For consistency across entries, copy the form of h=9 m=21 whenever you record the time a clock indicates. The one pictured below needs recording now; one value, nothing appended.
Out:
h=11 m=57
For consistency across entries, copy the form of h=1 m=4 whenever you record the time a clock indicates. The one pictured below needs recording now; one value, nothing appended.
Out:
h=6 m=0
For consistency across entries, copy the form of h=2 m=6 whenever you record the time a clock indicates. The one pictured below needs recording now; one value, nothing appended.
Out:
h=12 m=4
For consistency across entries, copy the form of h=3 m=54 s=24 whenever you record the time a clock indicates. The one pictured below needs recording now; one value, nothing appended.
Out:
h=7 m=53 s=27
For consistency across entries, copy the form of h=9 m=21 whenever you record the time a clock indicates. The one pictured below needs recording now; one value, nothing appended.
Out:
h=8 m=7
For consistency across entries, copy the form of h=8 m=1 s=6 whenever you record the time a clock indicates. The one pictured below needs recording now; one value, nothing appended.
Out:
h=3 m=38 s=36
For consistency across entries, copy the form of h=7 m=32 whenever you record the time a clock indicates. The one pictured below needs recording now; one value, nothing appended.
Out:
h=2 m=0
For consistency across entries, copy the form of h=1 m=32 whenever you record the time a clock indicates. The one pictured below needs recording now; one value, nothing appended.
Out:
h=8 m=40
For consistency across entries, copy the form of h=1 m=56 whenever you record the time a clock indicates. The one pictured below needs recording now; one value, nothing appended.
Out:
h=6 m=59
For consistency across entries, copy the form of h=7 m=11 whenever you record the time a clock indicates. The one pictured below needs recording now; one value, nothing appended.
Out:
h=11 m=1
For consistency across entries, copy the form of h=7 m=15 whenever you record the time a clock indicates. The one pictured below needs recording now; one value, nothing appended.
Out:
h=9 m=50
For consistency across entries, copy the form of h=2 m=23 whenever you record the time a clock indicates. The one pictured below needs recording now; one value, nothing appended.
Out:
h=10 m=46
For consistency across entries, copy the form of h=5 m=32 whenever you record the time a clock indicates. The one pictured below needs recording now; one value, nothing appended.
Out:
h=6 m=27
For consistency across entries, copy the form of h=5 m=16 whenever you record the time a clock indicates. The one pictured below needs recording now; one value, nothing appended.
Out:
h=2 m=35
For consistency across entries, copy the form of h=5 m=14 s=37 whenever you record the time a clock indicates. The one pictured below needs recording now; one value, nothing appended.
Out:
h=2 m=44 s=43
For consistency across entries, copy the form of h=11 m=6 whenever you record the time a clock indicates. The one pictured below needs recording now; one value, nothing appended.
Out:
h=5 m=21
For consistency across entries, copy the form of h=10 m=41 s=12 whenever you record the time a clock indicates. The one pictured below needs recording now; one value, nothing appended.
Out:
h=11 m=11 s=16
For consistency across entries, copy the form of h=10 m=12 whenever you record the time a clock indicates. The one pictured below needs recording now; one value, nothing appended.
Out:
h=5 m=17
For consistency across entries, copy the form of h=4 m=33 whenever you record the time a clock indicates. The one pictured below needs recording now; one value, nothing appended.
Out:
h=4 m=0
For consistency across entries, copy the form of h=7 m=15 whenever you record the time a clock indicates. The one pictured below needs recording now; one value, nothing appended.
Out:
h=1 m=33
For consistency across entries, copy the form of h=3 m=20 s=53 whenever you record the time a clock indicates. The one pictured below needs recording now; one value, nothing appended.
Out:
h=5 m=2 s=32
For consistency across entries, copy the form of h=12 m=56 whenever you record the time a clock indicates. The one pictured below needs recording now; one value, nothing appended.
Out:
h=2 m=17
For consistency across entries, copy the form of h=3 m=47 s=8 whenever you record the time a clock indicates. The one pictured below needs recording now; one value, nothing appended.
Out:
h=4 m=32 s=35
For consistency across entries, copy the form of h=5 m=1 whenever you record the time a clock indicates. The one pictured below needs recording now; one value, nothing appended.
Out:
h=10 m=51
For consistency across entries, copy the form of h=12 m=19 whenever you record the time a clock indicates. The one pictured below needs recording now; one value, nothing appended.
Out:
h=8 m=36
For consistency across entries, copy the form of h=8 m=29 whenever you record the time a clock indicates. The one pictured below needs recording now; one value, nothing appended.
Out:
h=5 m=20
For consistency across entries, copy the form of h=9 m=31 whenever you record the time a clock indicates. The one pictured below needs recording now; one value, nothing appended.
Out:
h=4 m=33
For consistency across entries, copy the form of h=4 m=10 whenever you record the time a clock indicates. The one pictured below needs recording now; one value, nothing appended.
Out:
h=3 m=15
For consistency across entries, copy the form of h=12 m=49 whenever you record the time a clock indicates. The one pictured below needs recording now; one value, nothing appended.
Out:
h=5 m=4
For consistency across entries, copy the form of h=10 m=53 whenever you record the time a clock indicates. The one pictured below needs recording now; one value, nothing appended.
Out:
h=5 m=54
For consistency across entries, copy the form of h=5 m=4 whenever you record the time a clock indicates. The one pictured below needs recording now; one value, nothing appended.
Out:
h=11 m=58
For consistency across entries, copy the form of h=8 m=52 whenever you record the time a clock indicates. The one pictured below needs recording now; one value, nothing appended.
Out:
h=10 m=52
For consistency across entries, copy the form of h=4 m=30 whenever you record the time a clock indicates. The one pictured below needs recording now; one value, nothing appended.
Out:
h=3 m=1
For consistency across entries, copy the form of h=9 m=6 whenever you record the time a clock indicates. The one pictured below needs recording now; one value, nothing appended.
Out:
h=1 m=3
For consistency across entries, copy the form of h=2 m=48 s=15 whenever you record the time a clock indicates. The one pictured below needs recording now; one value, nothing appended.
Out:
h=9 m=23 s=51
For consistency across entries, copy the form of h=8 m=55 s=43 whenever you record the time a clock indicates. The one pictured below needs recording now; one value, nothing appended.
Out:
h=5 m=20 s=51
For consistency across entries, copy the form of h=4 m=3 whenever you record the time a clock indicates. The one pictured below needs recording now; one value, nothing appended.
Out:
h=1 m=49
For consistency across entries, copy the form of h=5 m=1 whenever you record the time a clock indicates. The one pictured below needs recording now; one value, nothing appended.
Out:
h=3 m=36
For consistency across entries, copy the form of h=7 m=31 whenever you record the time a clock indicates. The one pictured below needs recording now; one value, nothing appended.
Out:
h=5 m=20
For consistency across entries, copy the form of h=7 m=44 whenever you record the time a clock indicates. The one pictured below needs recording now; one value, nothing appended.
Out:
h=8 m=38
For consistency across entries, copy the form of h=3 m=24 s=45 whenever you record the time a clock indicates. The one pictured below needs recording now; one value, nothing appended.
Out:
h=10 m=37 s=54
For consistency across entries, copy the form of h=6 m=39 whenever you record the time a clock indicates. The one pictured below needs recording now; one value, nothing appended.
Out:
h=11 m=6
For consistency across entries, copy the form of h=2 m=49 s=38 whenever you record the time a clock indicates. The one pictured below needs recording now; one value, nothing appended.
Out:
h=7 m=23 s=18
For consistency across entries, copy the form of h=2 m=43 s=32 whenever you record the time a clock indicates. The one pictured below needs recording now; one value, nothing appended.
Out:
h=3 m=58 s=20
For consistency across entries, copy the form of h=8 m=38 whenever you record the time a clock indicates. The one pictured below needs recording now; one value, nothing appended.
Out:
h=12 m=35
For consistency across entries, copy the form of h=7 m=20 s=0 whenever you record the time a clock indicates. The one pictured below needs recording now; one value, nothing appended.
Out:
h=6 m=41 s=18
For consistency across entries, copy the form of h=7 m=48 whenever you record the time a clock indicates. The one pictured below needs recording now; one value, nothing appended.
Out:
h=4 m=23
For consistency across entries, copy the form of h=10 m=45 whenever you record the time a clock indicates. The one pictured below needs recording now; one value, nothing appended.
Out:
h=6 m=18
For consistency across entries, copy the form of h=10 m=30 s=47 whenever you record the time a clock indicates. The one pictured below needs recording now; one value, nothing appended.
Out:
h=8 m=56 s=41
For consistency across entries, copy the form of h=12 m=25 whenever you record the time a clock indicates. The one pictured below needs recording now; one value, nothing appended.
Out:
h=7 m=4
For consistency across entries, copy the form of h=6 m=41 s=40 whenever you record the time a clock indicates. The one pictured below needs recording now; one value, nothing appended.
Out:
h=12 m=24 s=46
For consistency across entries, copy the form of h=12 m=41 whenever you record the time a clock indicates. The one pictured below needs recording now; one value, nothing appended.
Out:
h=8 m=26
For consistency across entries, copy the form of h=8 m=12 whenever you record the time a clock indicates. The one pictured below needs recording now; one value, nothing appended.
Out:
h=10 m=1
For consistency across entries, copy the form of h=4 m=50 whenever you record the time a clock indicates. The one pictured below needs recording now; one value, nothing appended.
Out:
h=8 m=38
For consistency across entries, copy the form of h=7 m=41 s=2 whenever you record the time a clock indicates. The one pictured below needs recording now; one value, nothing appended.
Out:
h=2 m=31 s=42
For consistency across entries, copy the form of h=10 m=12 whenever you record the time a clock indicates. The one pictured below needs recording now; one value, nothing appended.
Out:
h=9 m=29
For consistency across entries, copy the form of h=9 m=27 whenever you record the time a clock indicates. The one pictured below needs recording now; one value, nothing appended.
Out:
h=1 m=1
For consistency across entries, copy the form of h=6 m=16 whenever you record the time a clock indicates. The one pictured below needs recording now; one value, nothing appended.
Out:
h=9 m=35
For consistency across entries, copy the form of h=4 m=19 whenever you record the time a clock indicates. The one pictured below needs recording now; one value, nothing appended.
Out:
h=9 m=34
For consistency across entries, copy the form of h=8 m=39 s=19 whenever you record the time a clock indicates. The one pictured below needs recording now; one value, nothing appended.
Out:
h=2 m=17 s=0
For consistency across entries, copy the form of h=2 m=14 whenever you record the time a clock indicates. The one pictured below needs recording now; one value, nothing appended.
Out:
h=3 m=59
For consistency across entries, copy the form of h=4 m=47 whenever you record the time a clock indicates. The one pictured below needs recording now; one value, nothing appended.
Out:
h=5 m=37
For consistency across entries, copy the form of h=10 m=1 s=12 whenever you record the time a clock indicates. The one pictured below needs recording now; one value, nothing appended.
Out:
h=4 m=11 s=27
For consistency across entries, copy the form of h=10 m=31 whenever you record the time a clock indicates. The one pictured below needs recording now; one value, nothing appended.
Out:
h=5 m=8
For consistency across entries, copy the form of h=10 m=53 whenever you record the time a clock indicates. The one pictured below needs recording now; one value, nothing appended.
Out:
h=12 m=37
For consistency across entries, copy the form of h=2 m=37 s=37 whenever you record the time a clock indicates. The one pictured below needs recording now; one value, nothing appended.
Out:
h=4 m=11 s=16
+ + +
### TASK TO CARRY OUT:
Rewrite the material from the line with "For consistency across entries, copy the form of h=6 m=41" up to and including the line with "h=2 m=17 s=0", putting "shows" wherever "indicates" appears and leaving everything else untouched.

### TASK RESPONSE:
For consistency across entries, copy the form of h=6 m=41 s=40 whenever you record the time a clock shows. The one pictured below needs recording now; one value, nothing appended.
Out:
h=12 m=24 s=46
For consistency across entries, copy the form of h=12 m=41 whenever you record the time a clock shows. The one pictured below needs recording now; one value, nothing appended.
Out:
h=8 m=26
For consistency across entries, copy the form of h=8 m=12 whenever you record the time a clock shows. The one pictured below needs recording now; one value, nothing appended.
Out:
h=10 m=1
For consistency across entries, copy the form of h=4 m=50 whenever you record the time a clock shows. The one pictured below needs recording now; one value, nothing appended.
Out:
h=8 m=38
For consistency across entries, copy the form of h=7 m=41 s=2 whenever you record the time a clock shows. The one pictured below needs recording now; one value, nothing appended.
Out:
h=2 m=31 s=42
For consistency across entries, copy the form of h=10 m=12 whenever you record the time a clock shows. The one pictured below needs recording now; one value, nothing appended.
Out:
h=9 m=29
For consistency across entries, copy the form of h=9 m=27 whenever you record the time a clock shows. The one pictured below needs recording now; one value, nothing appended.
Out:
h=1 m=1
For consistency across entries, copy the form of h=6 m=16 whenever you record the time a clock shows. The one pictured below needs recording now; one value, nothing appended.
Out:
h=9 m=35
For consistency across entries, copy the form of h=4 m=19 whenever you record the time a clock shows. The one pictured below needs recording now; one value, nothing appended.
Out:
h=9 m=34
For consistency across entries, copy the form of h=8 m=39 s=19 whenever you record the time a clock shows. The one pictured below needs recording now; one value, nothing appended.
Out:
h=2 m=17 s=0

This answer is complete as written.